**** Data shown

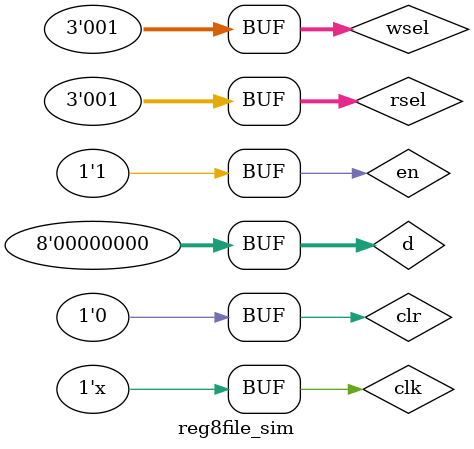
<source format=v>
`timescale 1ns/1ps        

module reg8file_sim();   

    reg [2:0] wsel;
    reg [2:0] rsel;
    reg en;
    reg [7:0] d;
    reg clk;
    reg clr;
    wire [7:0] q;
    
    
   initial    
   begin
        clk = 1'b0;clr = 1'b1;en = 1'b1;d = 8'b00000001;wsel = 3'b000;rsel = 3'b001;
		#5 clr = 1'b0;en = 1'b1;d = 8'b00000001;wsel = 3'b000;rsel = 3'b001;
		#5 clr = 1'b0;en = 1'b1;d = 8'b00000100;wsel = 3'b010;rsel = 3'b000;
		#5 clr = 1'b0;en = 1'b1;d = 8'b00000100;wsel = 3'b010;rsel = 3'b000;
		#5 clr = 1'b0;en = 1'b0;d = 8'b00000000;wsel = 3'b000;rsel = 3'b010;
		#5 clr = 1'b0;en = 1'b0;d = 8'b00000000;wsel = 3'b000;rsel = 3'b010;
		#5 clr = 1'b0;en = 1'b1;d = 8'b00000010;wsel = 3'b001;rsel = 3'b000;
		#5 clr = 1'b0;en = 1'b1;d = 8'b00000010;wsel = 3'b001;rsel = 3'b000;
		#5 clr = 1'b0;en = 1'b1;d = 8'b00000010;wsel = 3'b001;rsel = 3'b001;
		#5 clr = 1'b0;en = 1'b1;d = 8'b00000000;wsel = 3'b001;rsel = 3'b001;                                                                       
   end
   always #5 clk = ~clk;
      
   reg8file u_reg8file (
        .wsel(wsel),
        .rsel(rsel),
        .clk (clk),
        .clr (clr),
        .en  (en ),
        .d   (d  ),
        .q   (q  )
    );
endmodule

</source>
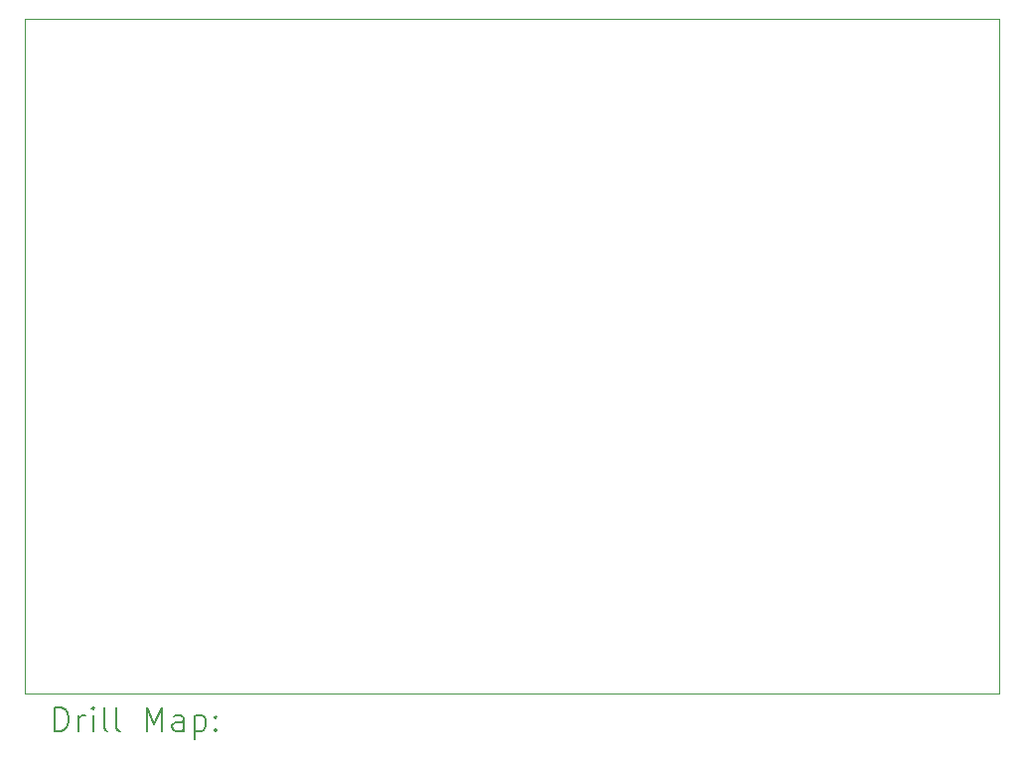
<source format=gbr>
%TF.GenerationSoftware,KiCad,Pcbnew,8.0.3*%
%TF.CreationDate,2024-07-30T18:50:14+02:00*%
%TF.ProjectId,CODEC Dev Board,434f4445-4320-4446-9576-20426f617264,rev?*%
%TF.SameCoordinates,Original*%
%TF.FileFunction,Drillmap*%
%TF.FilePolarity,Positive*%
%FSLAX45Y45*%
G04 Gerber Fmt 4.5, Leading zero omitted, Abs format (unit mm)*
G04 Created by KiCad (PCBNEW 8.0.3) date 2024-07-30 18:50:14*
%MOMM*%
%LPD*%
G01*
G04 APERTURE LIST*
%ADD10C,0.100000*%
%ADD11C,0.200000*%
G04 APERTURE END LIST*
D10*
X8890000Y-7762900D02*
X17195800Y-7762900D01*
X17195800Y-13525500D01*
X8890000Y-13525500D01*
X8890000Y-7762900D01*
D11*
X9145777Y-13841984D02*
X9145777Y-13641984D01*
X9145777Y-13641984D02*
X9193396Y-13641984D01*
X9193396Y-13641984D02*
X9221967Y-13651508D01*
X9221967Y-13651508D02*
X9241015Y-13670555D01*
X9241015Y-13670555D02*
X9250539Y-13689603D01*
X9250539Y-13689603D02*
X9260063Y-13727698D01*
X9260063Y-13727698D02*
X9260063Y-13756269D01*
X9260063Y-13756269D02*
X9250539Y-13794365D01*
X9250539Y-13794365D02*
X9241015Y-13813412D01*
X9241015Y-13813412D02*
X9221967Y-13832460D01*
X9221967Y-13832460D02*
X9193396Y-13841984D01*
X9193396Y-13841984D02*
X9145777Y-13841984D01*
X9345777Y-13841984D02*
X9345777Y-13708650D01*
X9345777Y-13746746D02*
X9355301Y-13727698D01*
X9355301Y-13727698D02*
X9364824Y-13718174D01*
X9364824Y-13718174D02*
X9383872Y-13708650D01*
X9383872Y-13708650D02*
X9402920Y-13708650D01*
X9469586Y-13841984D02*
X9469586Y-13708650D01*
X9469586Y-13641984D02*
X9460063Y-13651508D01*
X9460063Y-13651508D02*
X9469586Y-13661031D01*
X9469586Y-13661031D02*
X9479110Y-13651508D01*
X9479110Y-13651508D02*
X9469586Y-13641984D01*
X9469586Y-13641984D02*
X9469586Y-13661031D01*
X9593396Y-13841984D02*
X9574348Y-13832460D01*
X9574348Y-13832460D02*
X9564824Y-13813412D01*
X9564824Y-13813412D02*
X9564824Y-13641984D01*
X9698158Y-13841984D02*
X9679110Y-13832460D01*
X9679110Y-13832460D02*
X9669586Y-13813412D01*
X9669586Y-13813412D02*
X9669586Y-13641984D01*
X9926729Y-13841984D02*
X9926729Y-13641984D01*
X9926729Y-13641984D02*
X9993396Y-13784841D01*
X9993396Y-13784841D02*
X10060063Y-13641984D01*
X10060063Y-13641984D02*
X10060063Y-13841984D01*
X10241015Y-13841984D02*
X10241015Y-13737222D01*
X10241015Y-13737222D02*
X10231491Y-13718174D01*
X10231491Y-13718174D02*
X10212444Y-13708650D01*
X10212444Y-13708650D02*
X10174348Y-13708650D01*
X10174348Y-13708650D02*
X10155301Y-13718174D01*
X10241015Y-13832460D02*
X10221967Y-13841984D01*
X10221967Y-13841984D02*
X10174348Y-13841984D01*
X10174348Y-13841984D02*
X10155301Y-13832460D01*
X10155301Y-13832460D02*
X10145777Y-13813412D01*
X10145777Y-13813412D02*
X10145777Y-13794365D01*
X10145777Y-13794365D02*
X10155301Y-13775317D01*
X10155301Y-13775317D02*
X10174348Y-13765793D01*
X10174348Y-13765793D02*
X10221967Y-13765793D01*
X10221967Y-13765793D02*
X10241015Y-13756269D01*
X10336253Y-13708650D02*
X10336253Y-13908650D01*
X10336253Y-13718174D02*
X10355301Y-13708650D01*
X10355301Y-13708650D02*
X10393396Y-13708650D01*
X10393396Y-13708650D02*
X10412444Y-13718174D01*
X10412444Y-13718174D02*
X10421967Y-13727698D01*
X10421967Y-13727698D02*
X10431491Y-13746746D01*
X10431491Y-13746746D02*
X10431491Y-13803888D01*
X10431491Y-13803888D02*
X10421967Y-13822936D01*
X10421967Y-13822936D02*
X10412444Y-13832460D01*
X10412444Y-13832460D02*
X10393396Y-13841984D01*
X10393396Y-13841984D02*
X10355301Y-13841984D01*
X10355301Y-13841984D02*
X10336253Y-13832460D01*
X10517205Y-13822936D02*
X10526729Y-13832460D01*
X10526729Y-13832460D02*
X10517205Y-13841984D01*
X10517205Y-13841984D02*
X10507682Y-13832460D01*
X10507682Y-13832460D02*
X10517205Y-13822936D01*
X10517205Y-13822936D02*
X10517205Y-13841984D01*
X10517205Y-13718174D02*
X10526729Y-13727698D01*
X10526729Y-13727698D02*
X10517205Y-13737222D01*
X10517205Y-13737222D02*
X10507682Y-13727698D01*
X10507682Y-13727698D02*
X10517205Y-13718174D01*
X10517205Y-13718174D02*
X10517205Y-13737222D01*
M02*

</source>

********

In the data above, find the line containing "X10507682Y-13727698D02*", then copy it and every later line exactly.

Response:
X10507682Y-13727698D02*
X10517205Y-13718174D01*
X10517205Y-13718174D02*
X10517205Y-13737222D01*
M02*

</source>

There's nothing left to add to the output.